Wie gebannt sah Caitlin auf die offene Irische See hinaus, deren Wellen sich vierzig, fünfzig Meter unterhalb von ihr tosend an der Steilküste brachen. Dabei verspürte sie ein lang vermisstes Hochgefühl. Von hier aus hatte man einen atemberaubenden Blick, und oft – wenn sie sich wieder einmal durch die vollen Londoner Straßen quälen musste – hatte sie sich hierher zurückgewünscht.

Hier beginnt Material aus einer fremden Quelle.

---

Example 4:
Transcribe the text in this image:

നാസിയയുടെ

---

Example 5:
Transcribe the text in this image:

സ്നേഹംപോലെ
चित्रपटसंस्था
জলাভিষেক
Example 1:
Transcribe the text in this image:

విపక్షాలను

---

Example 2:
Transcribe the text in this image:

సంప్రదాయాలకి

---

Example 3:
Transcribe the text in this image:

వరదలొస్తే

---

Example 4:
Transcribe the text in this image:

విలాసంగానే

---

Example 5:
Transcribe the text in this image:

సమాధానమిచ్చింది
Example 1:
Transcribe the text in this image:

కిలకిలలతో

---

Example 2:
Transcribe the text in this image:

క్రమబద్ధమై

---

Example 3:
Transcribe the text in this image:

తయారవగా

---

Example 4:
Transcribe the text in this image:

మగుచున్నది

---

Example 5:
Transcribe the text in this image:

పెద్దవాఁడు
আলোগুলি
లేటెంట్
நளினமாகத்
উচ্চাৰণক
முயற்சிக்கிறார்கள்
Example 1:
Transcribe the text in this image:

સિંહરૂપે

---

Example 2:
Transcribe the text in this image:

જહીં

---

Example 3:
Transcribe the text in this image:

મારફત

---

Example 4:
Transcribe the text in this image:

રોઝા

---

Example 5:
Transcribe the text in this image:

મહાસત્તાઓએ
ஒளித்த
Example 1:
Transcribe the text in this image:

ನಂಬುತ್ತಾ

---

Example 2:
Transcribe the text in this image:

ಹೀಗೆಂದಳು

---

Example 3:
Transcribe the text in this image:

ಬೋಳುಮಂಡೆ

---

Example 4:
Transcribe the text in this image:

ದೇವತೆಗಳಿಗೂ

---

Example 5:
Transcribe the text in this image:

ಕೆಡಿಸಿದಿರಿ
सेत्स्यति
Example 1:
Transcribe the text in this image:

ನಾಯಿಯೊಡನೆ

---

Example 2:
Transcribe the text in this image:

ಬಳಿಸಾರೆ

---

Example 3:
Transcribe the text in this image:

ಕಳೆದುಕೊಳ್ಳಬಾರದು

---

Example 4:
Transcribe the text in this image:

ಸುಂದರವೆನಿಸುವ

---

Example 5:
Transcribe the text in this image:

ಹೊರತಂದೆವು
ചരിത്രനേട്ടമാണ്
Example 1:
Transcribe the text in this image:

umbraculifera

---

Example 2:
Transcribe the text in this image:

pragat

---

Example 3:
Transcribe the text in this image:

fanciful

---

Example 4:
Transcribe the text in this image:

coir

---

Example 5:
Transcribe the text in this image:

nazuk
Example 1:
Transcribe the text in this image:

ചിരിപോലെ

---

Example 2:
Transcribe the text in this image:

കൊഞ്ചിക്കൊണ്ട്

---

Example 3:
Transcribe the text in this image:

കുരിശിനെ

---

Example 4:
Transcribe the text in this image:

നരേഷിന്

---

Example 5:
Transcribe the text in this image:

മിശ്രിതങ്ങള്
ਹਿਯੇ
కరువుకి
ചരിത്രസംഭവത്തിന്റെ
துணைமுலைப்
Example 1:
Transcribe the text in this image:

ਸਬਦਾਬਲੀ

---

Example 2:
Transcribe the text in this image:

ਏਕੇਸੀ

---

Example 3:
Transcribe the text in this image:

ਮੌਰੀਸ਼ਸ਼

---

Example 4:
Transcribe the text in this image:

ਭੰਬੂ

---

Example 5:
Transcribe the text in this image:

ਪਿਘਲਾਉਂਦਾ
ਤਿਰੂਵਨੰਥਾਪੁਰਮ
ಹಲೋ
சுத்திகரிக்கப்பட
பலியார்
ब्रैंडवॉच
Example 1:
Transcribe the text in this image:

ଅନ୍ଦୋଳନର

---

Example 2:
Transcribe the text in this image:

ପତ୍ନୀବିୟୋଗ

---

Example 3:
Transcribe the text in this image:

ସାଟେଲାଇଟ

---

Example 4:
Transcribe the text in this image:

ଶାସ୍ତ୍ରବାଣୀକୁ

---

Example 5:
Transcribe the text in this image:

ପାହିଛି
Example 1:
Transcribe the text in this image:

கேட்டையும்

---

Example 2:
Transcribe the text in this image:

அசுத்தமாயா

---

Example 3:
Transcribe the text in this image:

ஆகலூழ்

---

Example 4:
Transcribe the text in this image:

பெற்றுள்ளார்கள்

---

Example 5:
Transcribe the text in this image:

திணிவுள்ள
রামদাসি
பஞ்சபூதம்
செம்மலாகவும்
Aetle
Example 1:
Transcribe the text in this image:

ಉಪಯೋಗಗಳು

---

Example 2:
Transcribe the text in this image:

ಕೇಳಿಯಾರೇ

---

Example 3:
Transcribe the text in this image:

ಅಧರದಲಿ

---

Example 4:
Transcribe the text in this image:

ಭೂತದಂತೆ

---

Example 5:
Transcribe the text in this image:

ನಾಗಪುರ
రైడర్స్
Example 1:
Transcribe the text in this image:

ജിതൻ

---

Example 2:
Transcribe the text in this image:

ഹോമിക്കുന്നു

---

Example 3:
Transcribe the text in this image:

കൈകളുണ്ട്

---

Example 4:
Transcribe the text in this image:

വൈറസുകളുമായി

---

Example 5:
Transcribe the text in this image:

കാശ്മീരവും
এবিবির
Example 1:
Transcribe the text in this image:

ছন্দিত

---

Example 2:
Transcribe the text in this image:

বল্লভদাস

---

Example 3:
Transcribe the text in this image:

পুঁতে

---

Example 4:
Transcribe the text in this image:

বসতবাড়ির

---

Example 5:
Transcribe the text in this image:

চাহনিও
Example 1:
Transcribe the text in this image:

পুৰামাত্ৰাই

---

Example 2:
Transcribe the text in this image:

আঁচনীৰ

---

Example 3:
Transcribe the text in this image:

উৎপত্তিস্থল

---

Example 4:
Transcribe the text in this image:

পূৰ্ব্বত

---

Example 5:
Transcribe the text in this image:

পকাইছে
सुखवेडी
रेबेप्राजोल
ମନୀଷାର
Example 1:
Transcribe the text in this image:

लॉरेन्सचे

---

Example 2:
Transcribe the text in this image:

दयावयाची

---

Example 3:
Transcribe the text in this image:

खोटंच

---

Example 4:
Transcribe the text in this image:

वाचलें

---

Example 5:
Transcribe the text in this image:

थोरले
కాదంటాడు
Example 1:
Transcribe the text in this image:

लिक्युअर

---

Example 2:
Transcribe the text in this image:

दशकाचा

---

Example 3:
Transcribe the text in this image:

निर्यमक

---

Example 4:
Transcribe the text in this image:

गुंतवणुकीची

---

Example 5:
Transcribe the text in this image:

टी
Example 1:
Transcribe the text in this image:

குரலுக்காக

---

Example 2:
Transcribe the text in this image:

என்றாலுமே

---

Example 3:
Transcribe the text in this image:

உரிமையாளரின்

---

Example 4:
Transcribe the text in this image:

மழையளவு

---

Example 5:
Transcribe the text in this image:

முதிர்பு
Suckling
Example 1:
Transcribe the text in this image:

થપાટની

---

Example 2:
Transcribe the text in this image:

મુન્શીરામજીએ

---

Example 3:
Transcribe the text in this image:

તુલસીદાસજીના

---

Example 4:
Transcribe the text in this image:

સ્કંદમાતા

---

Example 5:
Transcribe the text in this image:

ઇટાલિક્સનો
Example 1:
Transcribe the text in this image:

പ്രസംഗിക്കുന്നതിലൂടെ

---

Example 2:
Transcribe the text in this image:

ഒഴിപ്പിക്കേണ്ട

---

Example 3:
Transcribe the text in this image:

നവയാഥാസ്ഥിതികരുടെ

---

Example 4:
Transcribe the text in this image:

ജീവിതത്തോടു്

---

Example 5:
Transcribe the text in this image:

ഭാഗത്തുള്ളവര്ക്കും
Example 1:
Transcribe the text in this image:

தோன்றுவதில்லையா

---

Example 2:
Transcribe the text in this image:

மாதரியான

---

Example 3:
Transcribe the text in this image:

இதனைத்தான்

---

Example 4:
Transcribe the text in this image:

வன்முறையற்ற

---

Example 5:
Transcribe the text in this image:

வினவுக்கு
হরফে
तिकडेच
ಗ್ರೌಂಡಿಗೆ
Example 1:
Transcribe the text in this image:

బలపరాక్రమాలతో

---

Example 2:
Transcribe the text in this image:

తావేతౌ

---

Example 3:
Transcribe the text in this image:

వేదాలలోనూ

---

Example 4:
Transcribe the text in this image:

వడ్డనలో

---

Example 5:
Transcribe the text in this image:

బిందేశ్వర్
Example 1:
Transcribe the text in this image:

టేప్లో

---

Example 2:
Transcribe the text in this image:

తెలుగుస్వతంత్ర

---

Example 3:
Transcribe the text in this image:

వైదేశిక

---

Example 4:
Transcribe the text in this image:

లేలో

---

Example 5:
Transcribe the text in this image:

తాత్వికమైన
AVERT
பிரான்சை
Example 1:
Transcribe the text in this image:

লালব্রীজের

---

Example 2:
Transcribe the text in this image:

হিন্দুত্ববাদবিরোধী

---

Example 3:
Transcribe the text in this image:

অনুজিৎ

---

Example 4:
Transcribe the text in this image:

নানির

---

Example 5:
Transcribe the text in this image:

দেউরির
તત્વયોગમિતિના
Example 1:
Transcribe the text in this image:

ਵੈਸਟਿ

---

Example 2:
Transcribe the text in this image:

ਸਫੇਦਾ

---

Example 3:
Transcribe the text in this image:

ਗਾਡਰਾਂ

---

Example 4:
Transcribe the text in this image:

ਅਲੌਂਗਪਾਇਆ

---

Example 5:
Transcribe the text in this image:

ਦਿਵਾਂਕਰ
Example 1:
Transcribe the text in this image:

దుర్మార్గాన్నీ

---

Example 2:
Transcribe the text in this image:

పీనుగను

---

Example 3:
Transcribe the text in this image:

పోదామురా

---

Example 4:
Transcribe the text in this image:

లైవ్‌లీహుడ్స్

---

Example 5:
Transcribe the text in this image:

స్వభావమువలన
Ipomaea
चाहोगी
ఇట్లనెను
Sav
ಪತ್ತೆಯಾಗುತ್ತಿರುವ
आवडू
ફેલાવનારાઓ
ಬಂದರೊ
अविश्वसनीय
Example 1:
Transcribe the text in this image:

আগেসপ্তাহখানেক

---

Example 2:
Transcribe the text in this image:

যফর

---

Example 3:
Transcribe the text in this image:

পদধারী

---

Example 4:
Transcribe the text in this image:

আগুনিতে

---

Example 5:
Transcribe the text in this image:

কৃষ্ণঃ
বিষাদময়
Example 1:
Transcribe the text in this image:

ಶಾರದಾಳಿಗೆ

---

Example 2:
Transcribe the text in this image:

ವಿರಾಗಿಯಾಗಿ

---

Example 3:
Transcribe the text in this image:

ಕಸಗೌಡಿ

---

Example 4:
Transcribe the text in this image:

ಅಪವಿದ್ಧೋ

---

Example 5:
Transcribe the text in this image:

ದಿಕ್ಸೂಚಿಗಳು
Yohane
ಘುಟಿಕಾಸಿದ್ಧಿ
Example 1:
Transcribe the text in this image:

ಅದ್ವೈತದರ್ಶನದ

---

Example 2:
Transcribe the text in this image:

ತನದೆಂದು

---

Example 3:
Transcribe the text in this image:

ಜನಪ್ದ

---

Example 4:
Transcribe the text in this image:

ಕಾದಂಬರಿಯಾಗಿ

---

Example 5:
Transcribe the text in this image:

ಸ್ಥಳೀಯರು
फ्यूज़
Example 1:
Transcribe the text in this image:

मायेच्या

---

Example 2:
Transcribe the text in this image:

Diese Stelle auf dem Maiden‘s Hill hatte einfach etwas Magisches, ob man nun die zahlreichen Legenden, die um den Jungfrauenhügel rankten, mit einbezog oder nicht. Für Caitlin gewann dieser Ort noch dadurch, dass sie oft mit Flynn hier gewesen war. Einmal hatten sie sich hier oben sogar geliebt – in einer warmen Sommernacht. Dabei tauchte sie der Vollmond in ein silbriges Licht, als wollte er damit bekunden, dass er mit ihrer Verbindung einverstanden sei.